Lizards would love visitors at new lodgings

Guy and Madonna are pretty happy with their holiday spot.

The bearded dragons - named after pop superstar Madonna and her former husband Guy Ritchie - are a new short-term display at Nelson's Natureland Zoo. They are joined by Ziggy, a blue-tongued lizard.

Waimea Intermediate teacher and reptile breeder Emma Hunter is loaning the exotic reptiles to the zoo from her private collection in an effort to raise interest and awareness in reptiles.

Mrs Hunter has been breeding dragons for years and has them set up in her classroom as a learning tool.

The friendly reptiles have free range over the desks.

The creatures will be at Natureland for a few weeks.

Operations manager Gail Sutton said the zoo would conduct a keeper talk each afternoon and the reptiles would be available for visitor encounters.

Visitors would be able to make comparisons with the reptiles with the native tuatara.

"Interacting with our Australian reptile neighbours provides a glimpse into how precious our own, often underrated, native reptiles actually are," she said.

Mrs Hunter said she was delighted to lend the zoo her lizards.

She said the reptiles enjoyed spending time outside of their enclosures, socialising with the pupils in and outside of the classroom.

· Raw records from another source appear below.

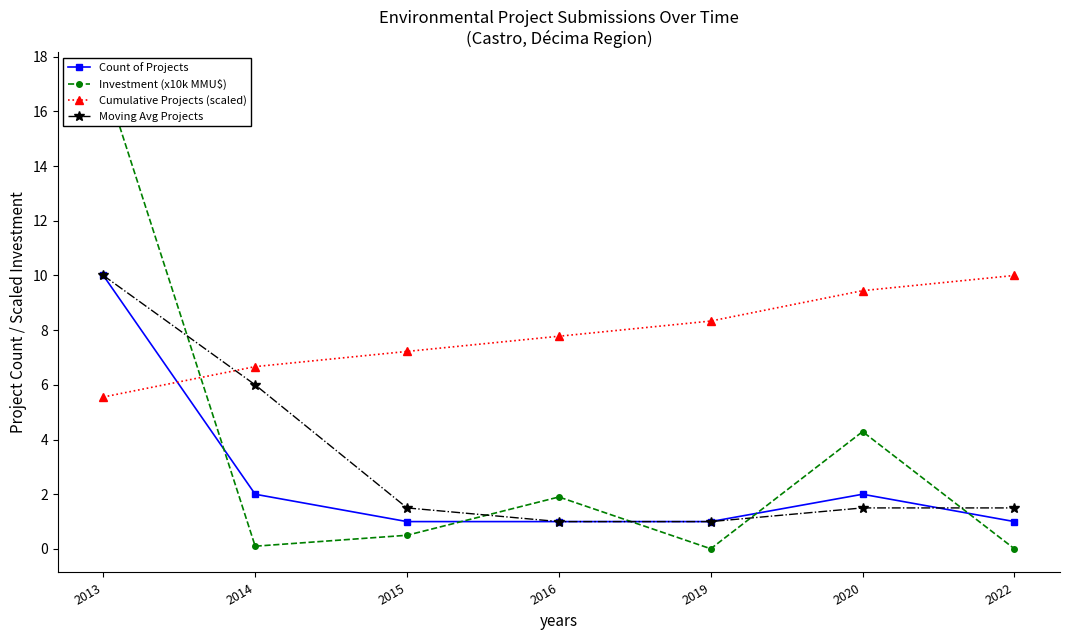

Where is the first local minimum for Investment (x10k MMU$)?

2014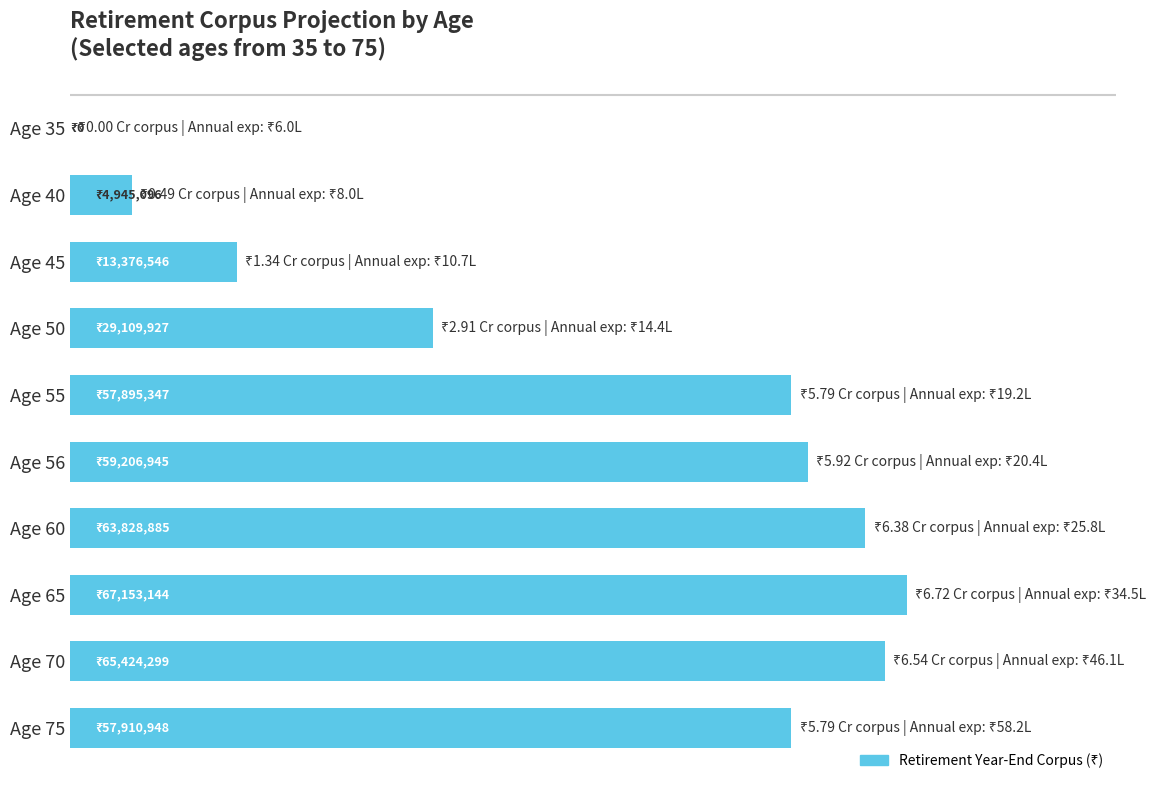

Are the bars horizontal?

Yes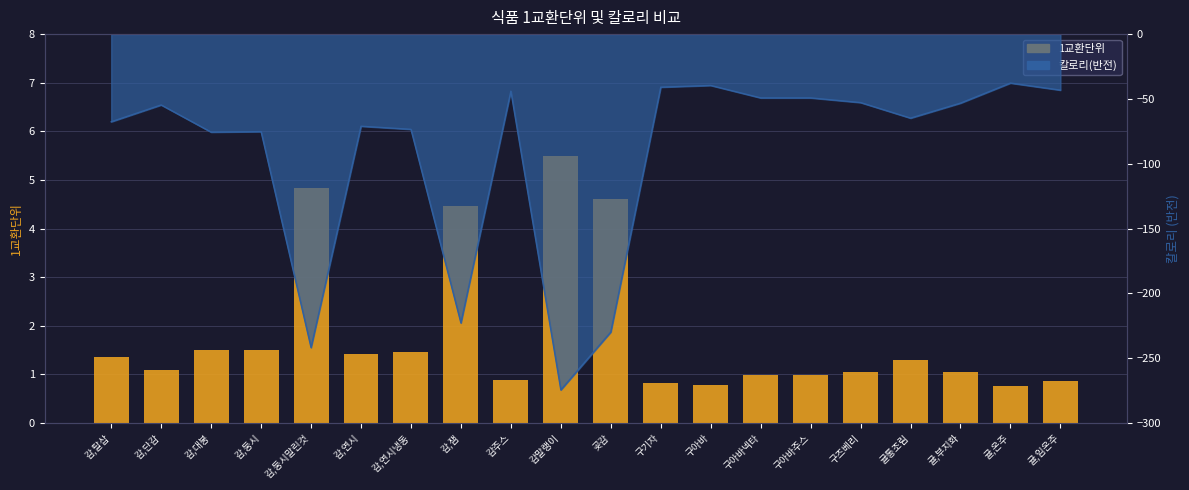

Rank the series at 감,연시 from lowest to highest value.

칼로리, 1교환단위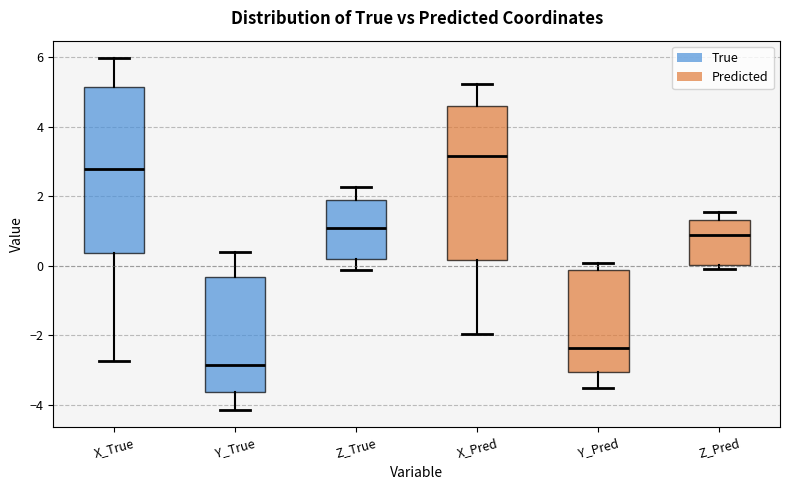

Which box's median line is the lowest?

Y_True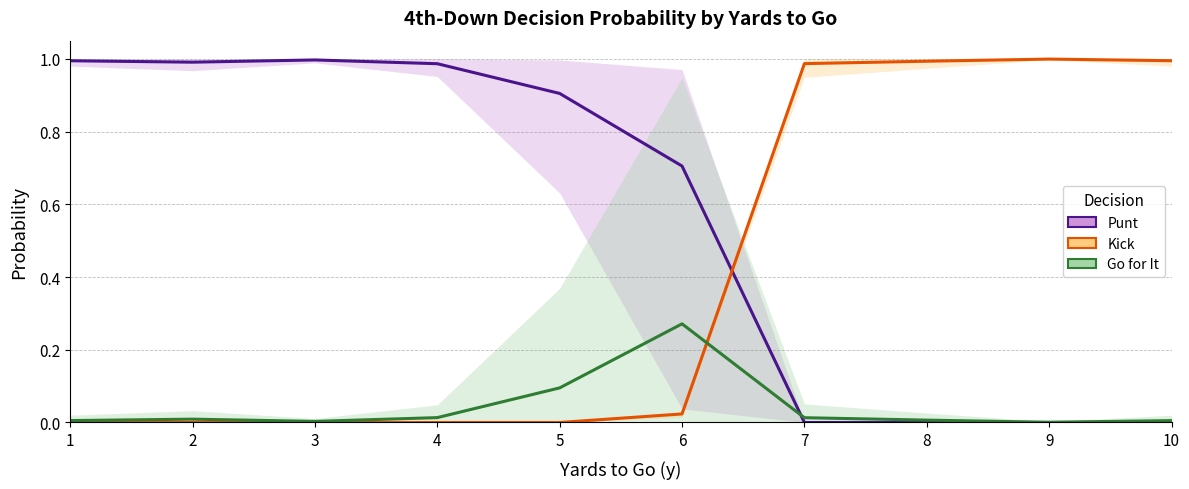

What is the value of the Punt point at the 1st from the left?

1.0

"These friendly reptiles have become so accustomed to company they often knock on their tanks asking to be let out and hang out with the kids.

"The reptiles provide students with unique, hands-on, interactive opportunities that engage them in an authentic learning context."

She said while exotic reptiles made great pets, it was easier for people to attract lizards into their own backyard. There are more than 60 types of native reptiles in New Zealand.

Making your garden lizard-friendly includes ensuring lots of hiding places like rock piles to escape from predators. Messy gardens are best.

Regarding pets, people often take on lizards unaware they have a life-expectancy of 15 to 20 years. Many are also unprepared to breed the live food needed to feed their reptiles or cannot afford the lighting and heating they need.

Mrs Hunter has 23 lizards at home, many of which belonged to people who could not afford to look after them.

"That's why I'm known as the mad lizard lady."